Editorial Feature

Robots Fit for Military Search Missions

Some of the most sophisticated anthropomorphic robots known to man have been introduced by Boston Dynamics, for example with the design and development of Petman – a robot designed for testing chemical protection clothing to help understand how a soldier would stress such uniform under extreme and real life conditions.

A DARPA funded consortium at the University of Pennsylvania is now working on a robotic structure that can jump and climb, making this robot a particularly good fit for military search missions.

The RHex robot, a wheeled robot, has been designed to take on obstacles that are typically challenged by anthropomorphic robots that have been designed with sophisticated limb-like structures to climb walls and walk over harsh terrain.

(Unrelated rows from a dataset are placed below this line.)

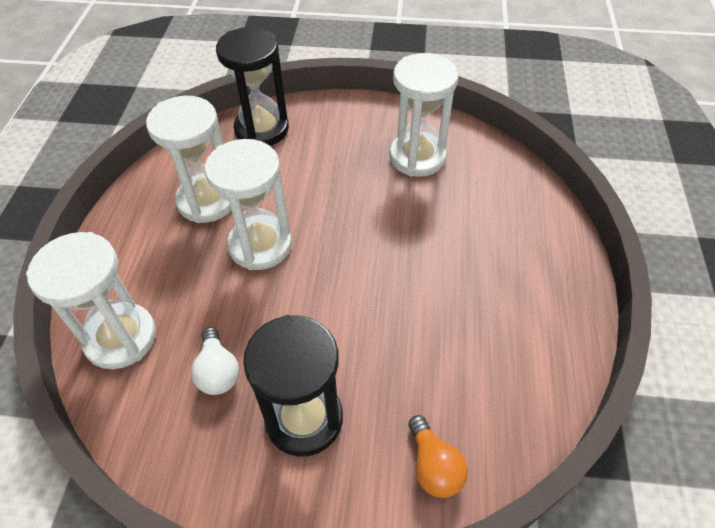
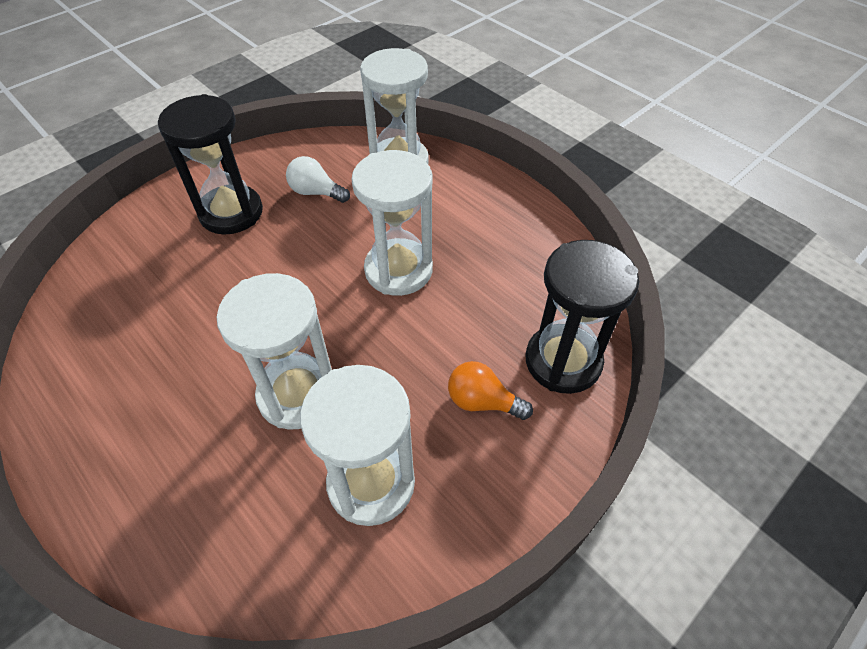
camera: 130 degrees right, 0 degrees up
white hourglass [146,96,231,223] -> white hourglass moved to [217,273,332,430]
orange light bulb [408,415,468,498] -> orange light bulb moved to [448,361,533,420]

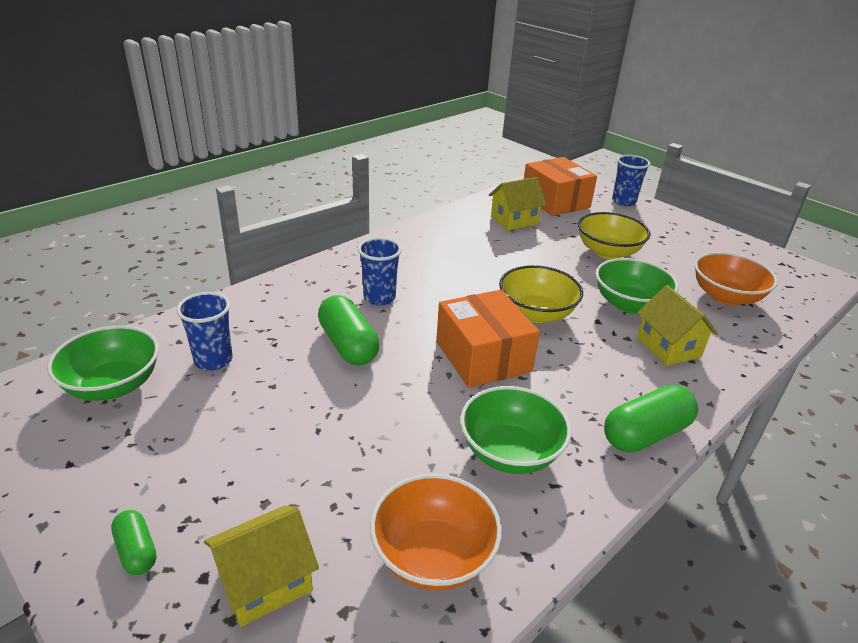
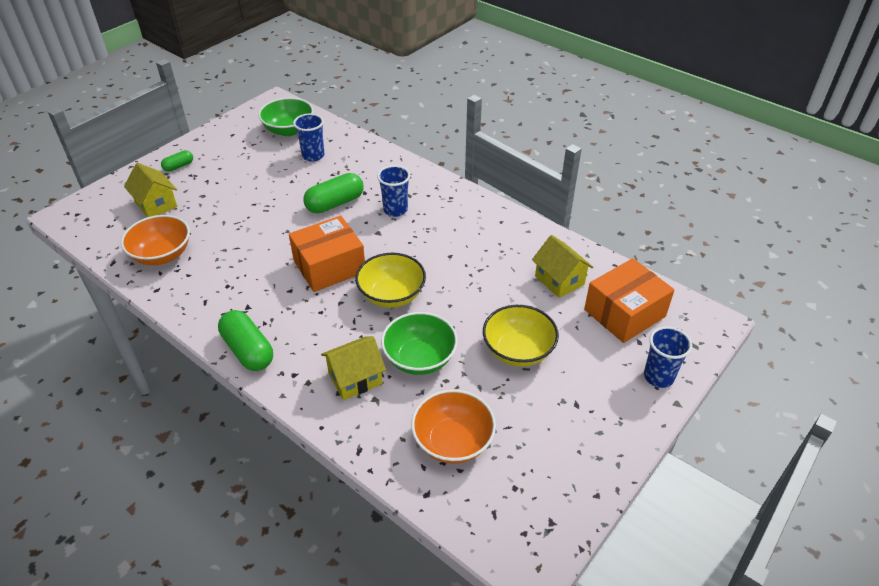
camera: 85 degrees right, 10 degrees up
green bowl [460,386,571,474] -> none

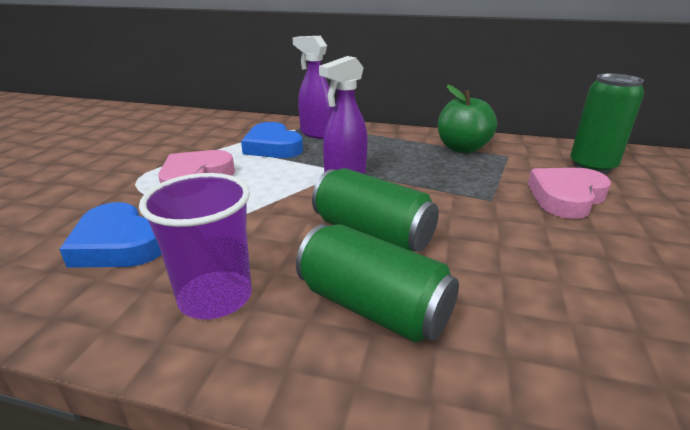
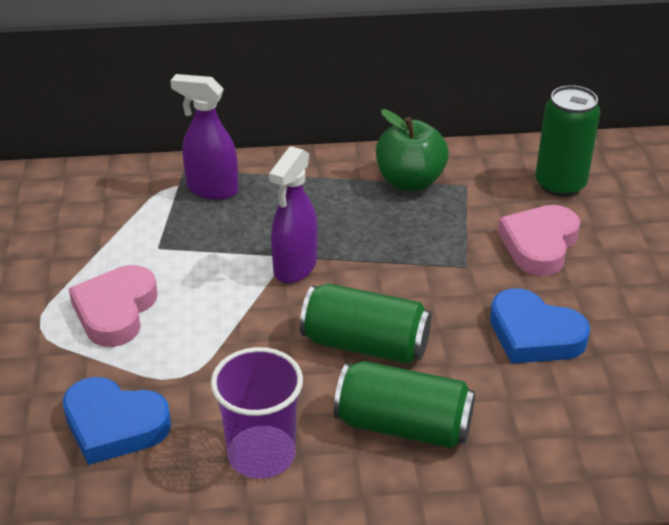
camera: 20 degrees left, 10 degrees up
blue heart [241,122,303,158] -> blue heart moved to [490,288,590,364]

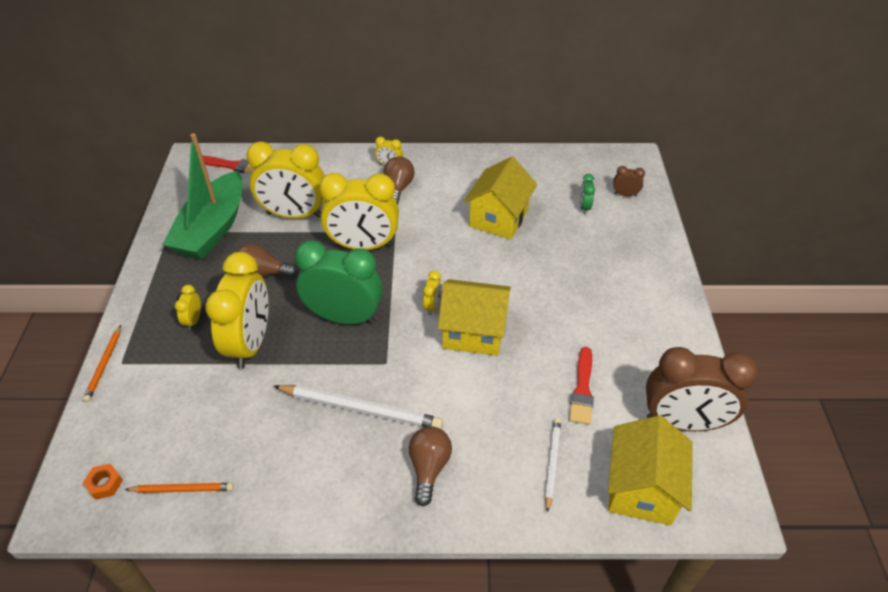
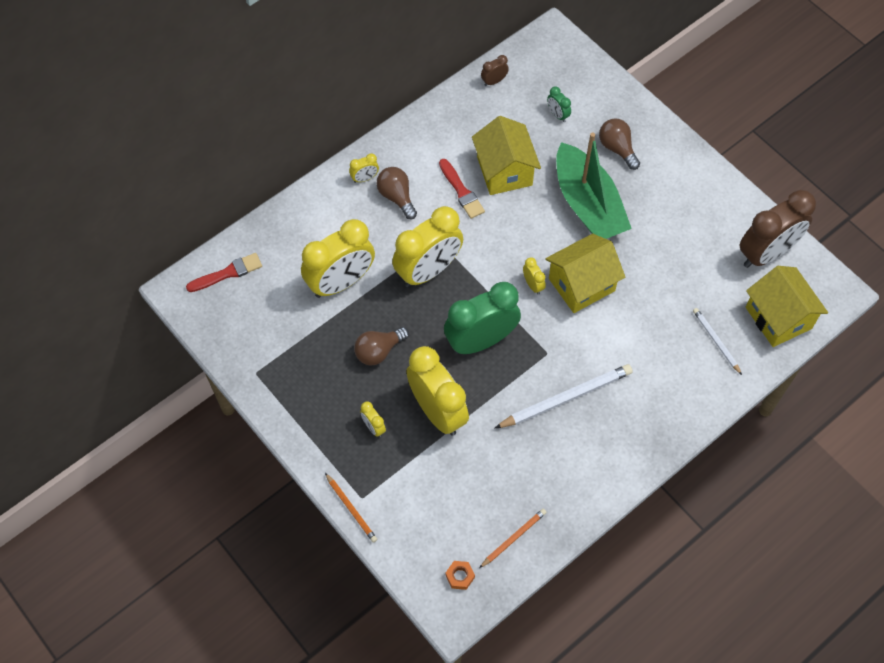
camera: 40 degrees left, 15 degrees up
green boat [162,133,243,260] -> green boat moved to [556,133,632,239]
brown light bulb [409,426,452,506] -> brown light bulb moved to [599,118,640,170]
red brush [569,347,594,425] -> red brush moved to [439,159,485,219]
brown clock [614,166,645,196] -> brown clock moved to [481,55,509,86]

Typical mechanisms that can be performed with the RHex robot includes jumping over gaps and holes and being able to move around on terrain that present this machine with challenging heights.

The following video demonstrates how the RHex Robot works. The machine has been designed to challenge any terrain:

Video courtesy of the University of Pennsylvania.

The RHex Robot is built with a lightweight carbon fiber, an important design objective for ensuring that the robot doesn’t consume too much power when being used in harsh, extremely challenging environments.

When considering the development of military robotics, the key test for researchers in this field will be to refine these machines so that they can interoperate with humans and are able to operate in unpredictable spaces without military staff sending commands.

The RHex Robot is a fundamental contribution to the application of robots in military-controlled operations and researchers are placing great focus on incorporating sensor technology into this robot for robust state estimation, visual navigation and obstacle avoidance.